Should you plunk that cash into a new home, or rent a home and invest it elsewhere? Do you go for Home Equity (HE), or an Alternative Investment (AI)?

You pop open Excel and compare HE to AI and determine which provides the highest return.

HE gives you two advantages over AI. First, you can sell you home tax free up to \$250K/\$500K single/married (your investment tax rate is 20%). Second, you get to live in your home, so there's no rent to pay.
How to account for these? For the first, you decide to use after tax investment dollars when comparing AI to HE. For the second, you must determine the Equity Discount (ED)- the difference between what a homeowner pays to live in a home he owns and what he would pay to rent or live in a home with a mortgage. You determine the ED in your area is 60%- on other words, if you had to pay \$1000 per month in total costs to rent or own with a mortgage, you'd only pay \$400 if you owned the home outright. This \$400 would go to property taxes, maintenance, and insurance.

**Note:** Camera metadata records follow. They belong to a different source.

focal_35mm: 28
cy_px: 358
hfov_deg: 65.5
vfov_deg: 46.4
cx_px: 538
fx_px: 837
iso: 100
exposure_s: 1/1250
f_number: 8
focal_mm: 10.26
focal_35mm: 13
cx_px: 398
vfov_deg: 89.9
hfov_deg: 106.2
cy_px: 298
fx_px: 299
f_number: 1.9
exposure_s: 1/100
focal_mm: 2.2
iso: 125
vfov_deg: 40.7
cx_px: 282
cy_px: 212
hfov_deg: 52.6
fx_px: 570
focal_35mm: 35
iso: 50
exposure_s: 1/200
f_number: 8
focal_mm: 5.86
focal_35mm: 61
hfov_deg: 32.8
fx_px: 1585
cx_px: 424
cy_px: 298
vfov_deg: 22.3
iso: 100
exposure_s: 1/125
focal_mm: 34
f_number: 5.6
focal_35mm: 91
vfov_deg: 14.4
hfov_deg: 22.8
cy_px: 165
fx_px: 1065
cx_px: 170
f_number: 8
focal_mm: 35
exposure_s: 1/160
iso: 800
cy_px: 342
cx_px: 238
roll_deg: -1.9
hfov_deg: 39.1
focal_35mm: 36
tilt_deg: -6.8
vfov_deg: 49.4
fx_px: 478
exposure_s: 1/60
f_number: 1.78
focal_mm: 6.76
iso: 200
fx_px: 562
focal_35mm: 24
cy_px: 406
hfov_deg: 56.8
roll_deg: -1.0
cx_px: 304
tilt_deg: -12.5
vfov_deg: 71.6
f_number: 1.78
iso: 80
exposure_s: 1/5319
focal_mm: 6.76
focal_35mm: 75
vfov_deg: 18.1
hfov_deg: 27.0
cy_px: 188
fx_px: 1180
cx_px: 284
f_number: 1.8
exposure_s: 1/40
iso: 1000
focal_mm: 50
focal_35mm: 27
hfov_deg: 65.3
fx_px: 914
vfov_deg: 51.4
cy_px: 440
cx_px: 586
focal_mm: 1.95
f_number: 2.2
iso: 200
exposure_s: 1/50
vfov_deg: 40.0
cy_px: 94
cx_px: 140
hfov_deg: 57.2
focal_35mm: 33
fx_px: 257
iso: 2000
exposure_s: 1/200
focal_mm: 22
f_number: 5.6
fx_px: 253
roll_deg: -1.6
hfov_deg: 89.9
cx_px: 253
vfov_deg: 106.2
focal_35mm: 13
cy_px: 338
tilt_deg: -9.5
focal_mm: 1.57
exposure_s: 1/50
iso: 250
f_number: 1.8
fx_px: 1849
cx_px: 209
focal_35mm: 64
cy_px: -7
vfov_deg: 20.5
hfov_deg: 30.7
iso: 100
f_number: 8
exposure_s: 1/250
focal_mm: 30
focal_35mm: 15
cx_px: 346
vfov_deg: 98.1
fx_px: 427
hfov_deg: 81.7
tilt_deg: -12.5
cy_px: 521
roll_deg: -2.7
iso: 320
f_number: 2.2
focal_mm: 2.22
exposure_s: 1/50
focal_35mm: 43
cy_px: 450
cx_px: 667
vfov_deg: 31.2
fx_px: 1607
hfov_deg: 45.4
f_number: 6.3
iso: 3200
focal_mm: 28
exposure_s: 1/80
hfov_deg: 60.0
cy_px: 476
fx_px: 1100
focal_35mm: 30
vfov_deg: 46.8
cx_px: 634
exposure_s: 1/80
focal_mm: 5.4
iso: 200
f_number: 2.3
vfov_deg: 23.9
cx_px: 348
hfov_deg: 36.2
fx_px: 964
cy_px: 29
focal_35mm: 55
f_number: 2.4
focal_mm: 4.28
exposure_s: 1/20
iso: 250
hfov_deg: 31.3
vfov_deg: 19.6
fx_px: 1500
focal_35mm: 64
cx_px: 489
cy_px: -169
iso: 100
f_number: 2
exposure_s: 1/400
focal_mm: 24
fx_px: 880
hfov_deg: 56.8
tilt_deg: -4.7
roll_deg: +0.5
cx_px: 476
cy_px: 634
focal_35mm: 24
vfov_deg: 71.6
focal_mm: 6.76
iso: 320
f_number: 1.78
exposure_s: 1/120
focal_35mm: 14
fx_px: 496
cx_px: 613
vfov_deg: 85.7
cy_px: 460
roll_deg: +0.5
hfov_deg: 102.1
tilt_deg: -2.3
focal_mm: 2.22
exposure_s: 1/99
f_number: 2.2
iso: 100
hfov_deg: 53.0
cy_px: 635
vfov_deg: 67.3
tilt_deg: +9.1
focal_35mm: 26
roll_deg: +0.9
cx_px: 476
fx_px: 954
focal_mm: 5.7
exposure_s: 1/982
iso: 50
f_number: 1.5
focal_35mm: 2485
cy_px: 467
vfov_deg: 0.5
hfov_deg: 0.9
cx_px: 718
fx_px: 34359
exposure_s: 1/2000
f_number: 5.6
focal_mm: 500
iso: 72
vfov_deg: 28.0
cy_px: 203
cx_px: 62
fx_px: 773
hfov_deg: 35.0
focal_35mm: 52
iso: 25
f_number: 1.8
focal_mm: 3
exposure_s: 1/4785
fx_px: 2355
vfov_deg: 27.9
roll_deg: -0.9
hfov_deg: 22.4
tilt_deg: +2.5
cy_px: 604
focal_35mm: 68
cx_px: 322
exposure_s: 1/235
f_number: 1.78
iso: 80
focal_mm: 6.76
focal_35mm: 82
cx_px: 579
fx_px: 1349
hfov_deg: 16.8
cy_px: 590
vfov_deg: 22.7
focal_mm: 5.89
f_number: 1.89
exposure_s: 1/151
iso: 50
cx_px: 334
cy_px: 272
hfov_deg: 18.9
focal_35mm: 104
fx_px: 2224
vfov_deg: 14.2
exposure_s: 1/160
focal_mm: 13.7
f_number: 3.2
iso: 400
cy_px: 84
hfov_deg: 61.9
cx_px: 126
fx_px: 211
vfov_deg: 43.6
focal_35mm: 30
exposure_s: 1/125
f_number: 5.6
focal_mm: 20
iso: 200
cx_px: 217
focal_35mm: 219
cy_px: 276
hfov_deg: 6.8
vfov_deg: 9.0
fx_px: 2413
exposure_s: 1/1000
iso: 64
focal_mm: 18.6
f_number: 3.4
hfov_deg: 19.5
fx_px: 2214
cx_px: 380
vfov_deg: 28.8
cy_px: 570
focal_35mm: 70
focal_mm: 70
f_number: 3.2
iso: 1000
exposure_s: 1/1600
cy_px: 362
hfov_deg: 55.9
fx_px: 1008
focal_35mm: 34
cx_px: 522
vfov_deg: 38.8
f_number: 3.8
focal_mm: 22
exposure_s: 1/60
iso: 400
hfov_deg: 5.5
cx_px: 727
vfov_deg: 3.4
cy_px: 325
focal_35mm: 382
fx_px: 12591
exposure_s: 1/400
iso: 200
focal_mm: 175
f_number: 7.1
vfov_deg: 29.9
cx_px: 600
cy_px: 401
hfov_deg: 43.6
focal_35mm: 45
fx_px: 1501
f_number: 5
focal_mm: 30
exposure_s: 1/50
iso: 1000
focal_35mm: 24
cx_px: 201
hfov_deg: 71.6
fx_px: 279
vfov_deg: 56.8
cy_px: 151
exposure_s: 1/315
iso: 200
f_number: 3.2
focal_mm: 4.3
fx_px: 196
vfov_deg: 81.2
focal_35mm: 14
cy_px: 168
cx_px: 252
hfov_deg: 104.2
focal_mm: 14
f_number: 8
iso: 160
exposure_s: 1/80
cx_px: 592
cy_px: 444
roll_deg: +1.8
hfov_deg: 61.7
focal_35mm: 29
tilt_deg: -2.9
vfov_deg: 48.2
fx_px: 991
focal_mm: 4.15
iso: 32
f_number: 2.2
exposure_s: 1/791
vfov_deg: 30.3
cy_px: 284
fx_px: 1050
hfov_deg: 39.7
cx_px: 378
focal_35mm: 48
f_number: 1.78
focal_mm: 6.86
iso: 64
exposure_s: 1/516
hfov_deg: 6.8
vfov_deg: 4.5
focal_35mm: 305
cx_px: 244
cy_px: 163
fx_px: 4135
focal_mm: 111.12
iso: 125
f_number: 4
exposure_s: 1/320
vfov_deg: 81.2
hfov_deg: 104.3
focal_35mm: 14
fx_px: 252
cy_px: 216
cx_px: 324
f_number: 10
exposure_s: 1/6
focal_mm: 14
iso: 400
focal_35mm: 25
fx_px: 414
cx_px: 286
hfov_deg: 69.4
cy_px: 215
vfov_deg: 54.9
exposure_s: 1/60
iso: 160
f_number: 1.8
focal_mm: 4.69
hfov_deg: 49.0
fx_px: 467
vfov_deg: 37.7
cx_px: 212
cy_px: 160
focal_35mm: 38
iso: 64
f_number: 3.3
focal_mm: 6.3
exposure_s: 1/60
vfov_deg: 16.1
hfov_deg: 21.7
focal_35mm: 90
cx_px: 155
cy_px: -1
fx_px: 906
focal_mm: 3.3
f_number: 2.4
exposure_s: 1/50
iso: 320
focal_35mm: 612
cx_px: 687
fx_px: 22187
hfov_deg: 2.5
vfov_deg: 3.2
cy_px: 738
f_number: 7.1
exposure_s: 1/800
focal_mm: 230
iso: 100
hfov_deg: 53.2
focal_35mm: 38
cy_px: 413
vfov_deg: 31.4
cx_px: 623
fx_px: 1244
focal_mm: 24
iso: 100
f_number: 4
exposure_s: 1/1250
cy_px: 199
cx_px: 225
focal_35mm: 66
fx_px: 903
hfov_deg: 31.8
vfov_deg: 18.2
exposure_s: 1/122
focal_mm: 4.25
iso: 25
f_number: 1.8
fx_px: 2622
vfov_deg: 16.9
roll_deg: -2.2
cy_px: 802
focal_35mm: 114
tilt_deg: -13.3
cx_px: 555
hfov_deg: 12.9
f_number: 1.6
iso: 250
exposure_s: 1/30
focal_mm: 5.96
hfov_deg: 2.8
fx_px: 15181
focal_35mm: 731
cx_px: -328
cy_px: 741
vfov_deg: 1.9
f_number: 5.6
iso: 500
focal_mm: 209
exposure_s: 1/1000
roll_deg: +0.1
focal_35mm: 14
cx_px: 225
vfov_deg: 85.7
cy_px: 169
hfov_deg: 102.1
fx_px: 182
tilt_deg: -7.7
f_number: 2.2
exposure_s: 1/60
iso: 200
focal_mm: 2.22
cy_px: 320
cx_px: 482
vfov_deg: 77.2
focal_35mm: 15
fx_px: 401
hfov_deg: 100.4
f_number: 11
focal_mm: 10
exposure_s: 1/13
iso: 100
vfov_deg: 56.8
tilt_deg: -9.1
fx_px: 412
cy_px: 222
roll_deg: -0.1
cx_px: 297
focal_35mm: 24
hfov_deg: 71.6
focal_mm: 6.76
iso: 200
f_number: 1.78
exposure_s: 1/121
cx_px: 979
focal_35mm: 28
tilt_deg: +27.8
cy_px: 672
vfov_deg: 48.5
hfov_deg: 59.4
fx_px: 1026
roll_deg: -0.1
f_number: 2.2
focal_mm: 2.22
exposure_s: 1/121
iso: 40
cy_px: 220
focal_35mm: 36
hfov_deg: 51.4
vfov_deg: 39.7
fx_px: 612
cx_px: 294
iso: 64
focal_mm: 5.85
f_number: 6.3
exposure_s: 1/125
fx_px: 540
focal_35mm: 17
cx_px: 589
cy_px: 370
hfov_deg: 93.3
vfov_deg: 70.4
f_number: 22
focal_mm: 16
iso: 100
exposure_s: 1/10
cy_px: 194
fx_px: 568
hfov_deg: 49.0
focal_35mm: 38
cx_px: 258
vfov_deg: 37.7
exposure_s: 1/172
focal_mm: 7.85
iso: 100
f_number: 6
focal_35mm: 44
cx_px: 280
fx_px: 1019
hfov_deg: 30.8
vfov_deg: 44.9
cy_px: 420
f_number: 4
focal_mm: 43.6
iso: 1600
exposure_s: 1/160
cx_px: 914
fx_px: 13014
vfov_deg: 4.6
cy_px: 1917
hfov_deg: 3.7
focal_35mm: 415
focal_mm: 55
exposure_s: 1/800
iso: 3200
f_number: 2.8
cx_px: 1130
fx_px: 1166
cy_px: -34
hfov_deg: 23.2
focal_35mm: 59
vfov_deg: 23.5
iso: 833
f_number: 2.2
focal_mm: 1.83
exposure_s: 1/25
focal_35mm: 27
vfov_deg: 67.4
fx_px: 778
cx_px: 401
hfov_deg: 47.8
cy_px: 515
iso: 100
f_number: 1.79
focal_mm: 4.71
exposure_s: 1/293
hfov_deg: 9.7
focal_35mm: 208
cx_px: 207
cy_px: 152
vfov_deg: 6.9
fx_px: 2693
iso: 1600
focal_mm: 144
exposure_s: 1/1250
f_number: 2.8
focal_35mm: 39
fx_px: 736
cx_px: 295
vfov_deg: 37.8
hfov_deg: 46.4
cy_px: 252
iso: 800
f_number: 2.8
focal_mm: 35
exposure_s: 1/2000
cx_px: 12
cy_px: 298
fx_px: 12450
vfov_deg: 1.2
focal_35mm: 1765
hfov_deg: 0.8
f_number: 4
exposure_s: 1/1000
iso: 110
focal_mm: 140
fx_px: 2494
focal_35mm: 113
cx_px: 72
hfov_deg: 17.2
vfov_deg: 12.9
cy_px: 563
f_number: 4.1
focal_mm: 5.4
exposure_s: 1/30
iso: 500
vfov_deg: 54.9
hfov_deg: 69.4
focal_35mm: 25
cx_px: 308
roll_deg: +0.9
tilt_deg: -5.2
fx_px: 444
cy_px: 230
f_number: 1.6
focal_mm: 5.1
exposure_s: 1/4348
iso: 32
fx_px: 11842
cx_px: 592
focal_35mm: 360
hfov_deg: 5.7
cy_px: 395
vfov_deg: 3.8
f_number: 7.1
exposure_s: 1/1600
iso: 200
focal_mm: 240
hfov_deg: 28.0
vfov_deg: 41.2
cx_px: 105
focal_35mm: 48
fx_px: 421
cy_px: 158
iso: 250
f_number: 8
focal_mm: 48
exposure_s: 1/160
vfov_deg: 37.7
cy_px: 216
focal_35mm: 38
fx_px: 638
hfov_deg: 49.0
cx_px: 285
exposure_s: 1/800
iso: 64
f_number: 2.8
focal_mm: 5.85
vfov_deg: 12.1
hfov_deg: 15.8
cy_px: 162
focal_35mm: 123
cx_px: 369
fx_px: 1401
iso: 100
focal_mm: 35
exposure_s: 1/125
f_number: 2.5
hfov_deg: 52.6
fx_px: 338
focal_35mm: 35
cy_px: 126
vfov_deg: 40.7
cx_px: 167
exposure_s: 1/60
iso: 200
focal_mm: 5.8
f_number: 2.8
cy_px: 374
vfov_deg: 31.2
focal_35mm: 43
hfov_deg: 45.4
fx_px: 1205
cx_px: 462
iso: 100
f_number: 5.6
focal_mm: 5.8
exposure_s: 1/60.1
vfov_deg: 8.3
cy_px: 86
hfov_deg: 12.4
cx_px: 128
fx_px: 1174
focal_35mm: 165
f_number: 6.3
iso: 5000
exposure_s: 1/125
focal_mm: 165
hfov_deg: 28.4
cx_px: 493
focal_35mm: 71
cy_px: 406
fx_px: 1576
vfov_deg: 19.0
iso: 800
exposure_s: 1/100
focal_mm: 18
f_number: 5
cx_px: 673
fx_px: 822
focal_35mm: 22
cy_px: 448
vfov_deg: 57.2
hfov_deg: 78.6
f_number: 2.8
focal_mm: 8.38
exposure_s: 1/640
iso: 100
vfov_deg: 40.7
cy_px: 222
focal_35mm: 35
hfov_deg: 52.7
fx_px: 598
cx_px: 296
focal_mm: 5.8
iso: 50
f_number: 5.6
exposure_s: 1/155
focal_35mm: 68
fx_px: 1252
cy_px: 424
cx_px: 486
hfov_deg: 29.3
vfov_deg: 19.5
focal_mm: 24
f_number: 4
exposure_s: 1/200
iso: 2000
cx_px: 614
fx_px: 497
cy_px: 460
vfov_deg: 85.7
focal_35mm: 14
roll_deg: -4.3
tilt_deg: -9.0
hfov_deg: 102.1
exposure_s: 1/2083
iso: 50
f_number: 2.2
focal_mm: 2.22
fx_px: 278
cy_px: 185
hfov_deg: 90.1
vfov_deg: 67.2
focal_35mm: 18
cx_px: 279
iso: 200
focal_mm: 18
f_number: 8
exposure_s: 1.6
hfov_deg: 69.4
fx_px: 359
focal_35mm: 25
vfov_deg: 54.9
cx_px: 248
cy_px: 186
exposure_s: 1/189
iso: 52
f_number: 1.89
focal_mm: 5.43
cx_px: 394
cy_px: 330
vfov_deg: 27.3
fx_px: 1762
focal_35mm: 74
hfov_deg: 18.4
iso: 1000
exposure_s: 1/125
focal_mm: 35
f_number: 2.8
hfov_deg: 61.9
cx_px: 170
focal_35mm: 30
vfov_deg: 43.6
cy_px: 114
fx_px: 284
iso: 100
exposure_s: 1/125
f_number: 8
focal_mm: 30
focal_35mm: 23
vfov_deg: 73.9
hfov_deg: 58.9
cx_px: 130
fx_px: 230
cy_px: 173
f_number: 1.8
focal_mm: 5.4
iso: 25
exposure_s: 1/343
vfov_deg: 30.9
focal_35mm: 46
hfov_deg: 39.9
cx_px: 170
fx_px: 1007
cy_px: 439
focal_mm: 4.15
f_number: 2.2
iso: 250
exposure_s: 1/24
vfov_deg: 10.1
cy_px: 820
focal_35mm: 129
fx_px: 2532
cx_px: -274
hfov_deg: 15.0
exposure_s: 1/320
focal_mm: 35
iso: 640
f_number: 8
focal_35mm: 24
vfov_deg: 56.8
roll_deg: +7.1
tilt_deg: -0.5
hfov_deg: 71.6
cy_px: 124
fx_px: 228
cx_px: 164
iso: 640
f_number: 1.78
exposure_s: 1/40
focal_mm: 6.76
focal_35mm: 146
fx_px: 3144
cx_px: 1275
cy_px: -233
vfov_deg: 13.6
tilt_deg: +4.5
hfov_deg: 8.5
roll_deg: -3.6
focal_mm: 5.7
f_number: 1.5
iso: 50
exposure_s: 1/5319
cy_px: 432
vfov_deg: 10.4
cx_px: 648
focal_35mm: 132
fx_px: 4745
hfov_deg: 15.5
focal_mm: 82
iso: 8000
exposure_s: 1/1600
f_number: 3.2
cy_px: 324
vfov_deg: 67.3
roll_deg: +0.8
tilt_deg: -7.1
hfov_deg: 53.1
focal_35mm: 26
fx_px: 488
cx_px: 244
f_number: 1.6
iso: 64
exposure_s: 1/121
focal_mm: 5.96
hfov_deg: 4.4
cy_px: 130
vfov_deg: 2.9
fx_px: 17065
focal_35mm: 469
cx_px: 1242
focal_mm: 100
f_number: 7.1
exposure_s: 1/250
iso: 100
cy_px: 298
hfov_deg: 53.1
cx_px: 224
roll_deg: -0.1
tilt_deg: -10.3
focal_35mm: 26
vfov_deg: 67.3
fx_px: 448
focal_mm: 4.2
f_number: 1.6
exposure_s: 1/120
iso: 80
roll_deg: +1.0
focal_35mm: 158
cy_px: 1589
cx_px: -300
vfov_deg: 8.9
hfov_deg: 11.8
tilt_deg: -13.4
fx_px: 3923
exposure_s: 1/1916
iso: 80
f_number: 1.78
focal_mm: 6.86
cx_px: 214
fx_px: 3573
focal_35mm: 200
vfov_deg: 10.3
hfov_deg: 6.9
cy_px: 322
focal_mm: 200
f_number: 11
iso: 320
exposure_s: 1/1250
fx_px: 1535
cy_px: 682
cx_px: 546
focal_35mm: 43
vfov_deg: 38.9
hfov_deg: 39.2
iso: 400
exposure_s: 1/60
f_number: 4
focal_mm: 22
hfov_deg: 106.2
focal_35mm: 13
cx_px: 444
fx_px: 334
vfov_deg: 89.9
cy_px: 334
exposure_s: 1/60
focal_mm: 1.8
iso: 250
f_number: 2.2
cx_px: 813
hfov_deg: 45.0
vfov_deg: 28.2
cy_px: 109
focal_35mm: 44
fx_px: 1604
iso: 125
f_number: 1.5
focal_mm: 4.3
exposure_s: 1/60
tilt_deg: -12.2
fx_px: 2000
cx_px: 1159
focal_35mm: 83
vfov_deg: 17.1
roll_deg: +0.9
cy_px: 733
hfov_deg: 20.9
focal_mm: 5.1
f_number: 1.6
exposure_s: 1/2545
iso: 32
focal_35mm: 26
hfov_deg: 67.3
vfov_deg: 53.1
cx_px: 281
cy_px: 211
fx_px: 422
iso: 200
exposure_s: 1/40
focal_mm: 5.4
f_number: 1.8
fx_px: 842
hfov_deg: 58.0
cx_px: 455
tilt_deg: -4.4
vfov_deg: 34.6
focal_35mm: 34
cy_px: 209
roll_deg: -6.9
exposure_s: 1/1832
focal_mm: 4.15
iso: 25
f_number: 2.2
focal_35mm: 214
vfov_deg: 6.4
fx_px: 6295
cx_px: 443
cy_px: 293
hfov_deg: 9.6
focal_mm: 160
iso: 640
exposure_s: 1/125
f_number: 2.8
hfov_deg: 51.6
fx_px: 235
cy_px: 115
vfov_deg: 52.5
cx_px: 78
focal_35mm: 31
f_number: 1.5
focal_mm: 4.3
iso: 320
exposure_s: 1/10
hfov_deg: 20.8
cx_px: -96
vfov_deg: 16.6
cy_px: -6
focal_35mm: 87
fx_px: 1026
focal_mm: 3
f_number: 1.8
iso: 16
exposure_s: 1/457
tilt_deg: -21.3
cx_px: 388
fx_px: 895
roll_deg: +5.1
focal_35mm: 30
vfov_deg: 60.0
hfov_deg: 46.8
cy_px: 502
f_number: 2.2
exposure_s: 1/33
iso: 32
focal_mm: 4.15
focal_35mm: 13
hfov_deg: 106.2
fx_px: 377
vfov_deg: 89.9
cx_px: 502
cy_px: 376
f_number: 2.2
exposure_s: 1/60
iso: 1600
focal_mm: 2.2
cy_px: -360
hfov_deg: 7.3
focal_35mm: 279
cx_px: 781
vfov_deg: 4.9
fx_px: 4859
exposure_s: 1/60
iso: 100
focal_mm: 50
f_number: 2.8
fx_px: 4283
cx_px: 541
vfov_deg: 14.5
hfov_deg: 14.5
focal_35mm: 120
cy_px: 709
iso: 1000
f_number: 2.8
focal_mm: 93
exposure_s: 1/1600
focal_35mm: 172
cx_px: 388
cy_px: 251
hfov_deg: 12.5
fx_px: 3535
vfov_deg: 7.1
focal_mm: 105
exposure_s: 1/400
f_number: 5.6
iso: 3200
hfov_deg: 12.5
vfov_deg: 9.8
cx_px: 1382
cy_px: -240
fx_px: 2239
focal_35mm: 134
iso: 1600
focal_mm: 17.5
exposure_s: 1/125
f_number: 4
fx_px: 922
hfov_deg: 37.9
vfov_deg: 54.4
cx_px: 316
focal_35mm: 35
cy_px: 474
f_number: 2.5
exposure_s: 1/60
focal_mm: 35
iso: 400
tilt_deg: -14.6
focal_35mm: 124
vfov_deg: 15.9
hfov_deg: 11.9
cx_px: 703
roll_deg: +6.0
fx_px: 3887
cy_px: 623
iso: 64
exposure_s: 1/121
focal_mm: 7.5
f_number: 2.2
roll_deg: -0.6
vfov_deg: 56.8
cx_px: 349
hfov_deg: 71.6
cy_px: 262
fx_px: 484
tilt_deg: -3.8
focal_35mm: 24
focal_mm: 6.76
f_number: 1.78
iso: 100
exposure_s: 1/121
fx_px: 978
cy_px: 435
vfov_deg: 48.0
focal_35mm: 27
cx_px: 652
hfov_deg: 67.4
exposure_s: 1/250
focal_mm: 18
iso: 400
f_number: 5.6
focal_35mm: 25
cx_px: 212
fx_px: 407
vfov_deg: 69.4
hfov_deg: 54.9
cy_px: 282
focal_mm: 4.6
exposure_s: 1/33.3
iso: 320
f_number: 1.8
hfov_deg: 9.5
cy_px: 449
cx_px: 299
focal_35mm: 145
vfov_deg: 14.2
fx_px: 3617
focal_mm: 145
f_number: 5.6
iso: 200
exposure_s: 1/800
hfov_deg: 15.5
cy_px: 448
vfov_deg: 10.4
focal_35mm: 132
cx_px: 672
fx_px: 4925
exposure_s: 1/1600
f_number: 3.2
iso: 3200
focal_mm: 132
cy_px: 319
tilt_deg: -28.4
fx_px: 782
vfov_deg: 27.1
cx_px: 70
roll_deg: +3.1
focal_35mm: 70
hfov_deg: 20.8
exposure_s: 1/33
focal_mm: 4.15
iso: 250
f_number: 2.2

Finally, you realize you need a Gross Rent Multiplier, or GRM. The GRM determines the how much house you can get for your rental dollar. In your area, you determine the GRM is 12. The means the landlord will rent you a home for 1/12th the value of the property annually.
With this information, you know your \$200,000 home will rent for \$1,389 per month, or \$16,667 per year. (The GRM is 12, and 200,000/12 = \$16,667). If you buy the home, it will cost you \$556 per month or \$6,667 per year in expenses (the ED = 60%, \$1,389*.6=\$556).
You expect inflation to be 3% per year, and you estimate your home will appreciate at the same rate (meaning it will not appreciate in real terms).

Assuming no transaction costs, your AI would have to return 10% per year to equal a home appreciating at only 3%. The math works like this: 10% after 20% taxes = 8%. Then you reduce by inflation/home appreciation (3%) to arrive at 5%. 5% of your \$200,000 investment is \$10,000, the same as the annual difference in cost between renting and owning (\$16,667-\$6,667=\$10,000).

Obviously the results can change dramatically depending on your assumptions, but it is a pretty strong argument for home ownership. Any comments or corrections are welcome.